Exercise aim
Please reproduce the records line for line, starting at the very beginning and ending at the line that contains "sm@ferplastrus.ru". Include that line.

Given entries
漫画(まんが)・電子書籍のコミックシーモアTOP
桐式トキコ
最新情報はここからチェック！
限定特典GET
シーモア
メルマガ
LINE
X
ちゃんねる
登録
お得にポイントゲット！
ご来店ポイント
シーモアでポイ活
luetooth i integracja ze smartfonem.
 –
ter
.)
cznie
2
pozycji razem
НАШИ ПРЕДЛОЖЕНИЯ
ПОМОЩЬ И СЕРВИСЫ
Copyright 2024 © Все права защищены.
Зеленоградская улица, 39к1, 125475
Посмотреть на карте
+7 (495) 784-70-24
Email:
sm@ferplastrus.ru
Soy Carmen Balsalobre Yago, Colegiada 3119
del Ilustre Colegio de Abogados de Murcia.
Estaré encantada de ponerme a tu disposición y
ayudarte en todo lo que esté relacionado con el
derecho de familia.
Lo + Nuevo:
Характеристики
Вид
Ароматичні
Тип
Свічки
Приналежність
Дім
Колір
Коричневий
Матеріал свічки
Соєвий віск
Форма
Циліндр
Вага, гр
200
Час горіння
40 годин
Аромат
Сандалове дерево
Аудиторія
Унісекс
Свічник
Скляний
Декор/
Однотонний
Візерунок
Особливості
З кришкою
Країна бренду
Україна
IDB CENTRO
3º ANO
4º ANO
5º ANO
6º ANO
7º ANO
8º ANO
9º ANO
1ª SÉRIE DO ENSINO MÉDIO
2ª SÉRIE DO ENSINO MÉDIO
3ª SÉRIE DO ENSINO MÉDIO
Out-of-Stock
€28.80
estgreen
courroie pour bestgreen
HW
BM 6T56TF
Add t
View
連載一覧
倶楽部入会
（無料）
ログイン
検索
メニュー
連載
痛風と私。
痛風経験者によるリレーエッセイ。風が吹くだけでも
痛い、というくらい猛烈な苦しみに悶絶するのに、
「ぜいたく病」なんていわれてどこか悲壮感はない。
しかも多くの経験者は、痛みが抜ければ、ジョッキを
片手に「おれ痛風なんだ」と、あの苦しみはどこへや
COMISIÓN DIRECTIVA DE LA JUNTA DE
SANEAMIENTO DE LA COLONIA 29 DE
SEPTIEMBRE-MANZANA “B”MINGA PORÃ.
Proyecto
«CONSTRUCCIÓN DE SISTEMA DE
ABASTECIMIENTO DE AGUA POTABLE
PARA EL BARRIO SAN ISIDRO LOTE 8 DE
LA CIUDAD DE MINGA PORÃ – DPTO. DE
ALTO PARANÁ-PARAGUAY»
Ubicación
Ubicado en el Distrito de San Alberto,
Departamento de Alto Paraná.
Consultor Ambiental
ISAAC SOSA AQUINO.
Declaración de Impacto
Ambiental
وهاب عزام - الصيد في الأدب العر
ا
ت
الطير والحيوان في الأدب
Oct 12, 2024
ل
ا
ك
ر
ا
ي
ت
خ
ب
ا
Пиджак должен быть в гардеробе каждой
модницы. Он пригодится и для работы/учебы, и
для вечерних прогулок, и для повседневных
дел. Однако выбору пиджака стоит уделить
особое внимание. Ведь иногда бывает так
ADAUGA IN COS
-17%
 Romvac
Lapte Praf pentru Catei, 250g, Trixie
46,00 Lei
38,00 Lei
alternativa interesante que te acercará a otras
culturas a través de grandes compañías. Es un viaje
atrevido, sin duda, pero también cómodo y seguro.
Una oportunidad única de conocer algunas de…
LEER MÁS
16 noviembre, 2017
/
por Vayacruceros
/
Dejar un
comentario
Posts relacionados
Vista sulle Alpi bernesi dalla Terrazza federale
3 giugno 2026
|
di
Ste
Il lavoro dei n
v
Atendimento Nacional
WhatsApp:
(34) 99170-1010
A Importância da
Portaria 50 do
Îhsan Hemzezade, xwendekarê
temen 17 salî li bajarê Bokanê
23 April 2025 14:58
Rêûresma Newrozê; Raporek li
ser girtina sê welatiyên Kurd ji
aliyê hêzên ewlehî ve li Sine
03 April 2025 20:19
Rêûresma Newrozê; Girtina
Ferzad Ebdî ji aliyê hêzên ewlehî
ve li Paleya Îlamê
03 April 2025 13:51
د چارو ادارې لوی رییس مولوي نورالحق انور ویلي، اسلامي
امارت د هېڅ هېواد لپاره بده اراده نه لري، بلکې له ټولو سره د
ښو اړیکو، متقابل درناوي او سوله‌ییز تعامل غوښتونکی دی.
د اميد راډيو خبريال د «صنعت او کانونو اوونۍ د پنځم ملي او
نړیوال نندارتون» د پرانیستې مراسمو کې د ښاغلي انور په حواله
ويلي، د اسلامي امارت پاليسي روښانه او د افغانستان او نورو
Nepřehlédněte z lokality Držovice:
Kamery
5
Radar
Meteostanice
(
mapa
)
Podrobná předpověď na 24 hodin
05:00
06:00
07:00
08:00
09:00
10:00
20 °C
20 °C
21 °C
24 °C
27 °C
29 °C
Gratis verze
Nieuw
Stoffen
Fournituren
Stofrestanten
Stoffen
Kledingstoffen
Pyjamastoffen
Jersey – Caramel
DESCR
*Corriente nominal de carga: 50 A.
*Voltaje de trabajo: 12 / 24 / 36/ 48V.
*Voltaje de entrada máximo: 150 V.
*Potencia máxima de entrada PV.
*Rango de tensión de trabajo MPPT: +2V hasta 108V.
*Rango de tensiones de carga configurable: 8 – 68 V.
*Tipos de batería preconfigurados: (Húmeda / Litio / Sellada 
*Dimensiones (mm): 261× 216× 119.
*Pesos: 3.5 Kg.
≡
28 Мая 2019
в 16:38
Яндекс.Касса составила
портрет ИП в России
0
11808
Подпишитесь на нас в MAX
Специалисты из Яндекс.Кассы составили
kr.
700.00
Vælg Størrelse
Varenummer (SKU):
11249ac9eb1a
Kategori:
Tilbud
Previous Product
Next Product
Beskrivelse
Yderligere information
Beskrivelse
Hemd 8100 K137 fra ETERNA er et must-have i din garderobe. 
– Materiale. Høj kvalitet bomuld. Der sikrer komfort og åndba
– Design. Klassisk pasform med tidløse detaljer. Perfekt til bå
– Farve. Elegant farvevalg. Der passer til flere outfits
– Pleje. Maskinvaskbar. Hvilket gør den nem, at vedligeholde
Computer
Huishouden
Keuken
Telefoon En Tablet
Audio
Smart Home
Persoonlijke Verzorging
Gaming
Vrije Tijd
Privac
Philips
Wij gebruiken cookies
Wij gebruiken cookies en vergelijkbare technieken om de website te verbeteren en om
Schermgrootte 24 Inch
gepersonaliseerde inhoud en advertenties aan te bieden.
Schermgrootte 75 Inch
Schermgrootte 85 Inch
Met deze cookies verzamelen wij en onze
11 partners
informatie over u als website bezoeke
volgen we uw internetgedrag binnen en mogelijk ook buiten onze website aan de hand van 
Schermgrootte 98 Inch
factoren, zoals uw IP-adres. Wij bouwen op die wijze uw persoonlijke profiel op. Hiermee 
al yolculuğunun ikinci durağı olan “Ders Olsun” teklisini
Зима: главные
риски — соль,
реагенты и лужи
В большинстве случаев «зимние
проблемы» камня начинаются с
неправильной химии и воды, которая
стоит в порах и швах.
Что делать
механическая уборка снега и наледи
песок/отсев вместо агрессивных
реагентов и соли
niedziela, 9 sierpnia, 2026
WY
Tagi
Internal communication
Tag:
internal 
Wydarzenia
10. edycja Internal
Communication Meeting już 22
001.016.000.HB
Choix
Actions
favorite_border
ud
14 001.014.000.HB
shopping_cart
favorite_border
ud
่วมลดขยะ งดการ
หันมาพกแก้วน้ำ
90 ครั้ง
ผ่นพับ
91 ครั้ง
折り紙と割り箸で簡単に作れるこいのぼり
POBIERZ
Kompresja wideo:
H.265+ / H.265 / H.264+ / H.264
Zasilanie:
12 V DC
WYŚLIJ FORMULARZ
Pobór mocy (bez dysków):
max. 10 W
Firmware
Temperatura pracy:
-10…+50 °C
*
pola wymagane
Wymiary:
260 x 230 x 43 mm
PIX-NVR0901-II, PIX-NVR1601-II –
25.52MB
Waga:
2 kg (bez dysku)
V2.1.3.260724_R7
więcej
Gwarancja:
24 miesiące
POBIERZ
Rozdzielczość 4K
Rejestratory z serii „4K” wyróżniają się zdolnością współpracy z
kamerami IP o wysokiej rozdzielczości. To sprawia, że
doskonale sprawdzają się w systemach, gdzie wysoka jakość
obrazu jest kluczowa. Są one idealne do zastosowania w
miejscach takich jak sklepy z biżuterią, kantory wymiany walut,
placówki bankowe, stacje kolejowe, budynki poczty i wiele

Your solution
漫画(まんが)・電子書籍のコミックシーモアTOP
桐式トキコ
最新情報はここからチェック！
限定特典GET
シーモア
メルマガ
LINE
X
ちゃんねる
登録
お得にポイントゲット！
ご来店ポイント
シーモアでポイ活
luetooth i integracja ze smartfonem.
 –
ter
.)
cznie
2
pozycji razem
НАШИ ПРЕДЛОЖЕНИЯ
ПОМОЩЬ И СЕРВИСЫ
Copyright 2024 © Все права защищены.
Зеленоградская улица, 39к1, 125475
Посмотреть на карте
+7 (495) 784-70-24
Email:
sm@ferplastrus.ru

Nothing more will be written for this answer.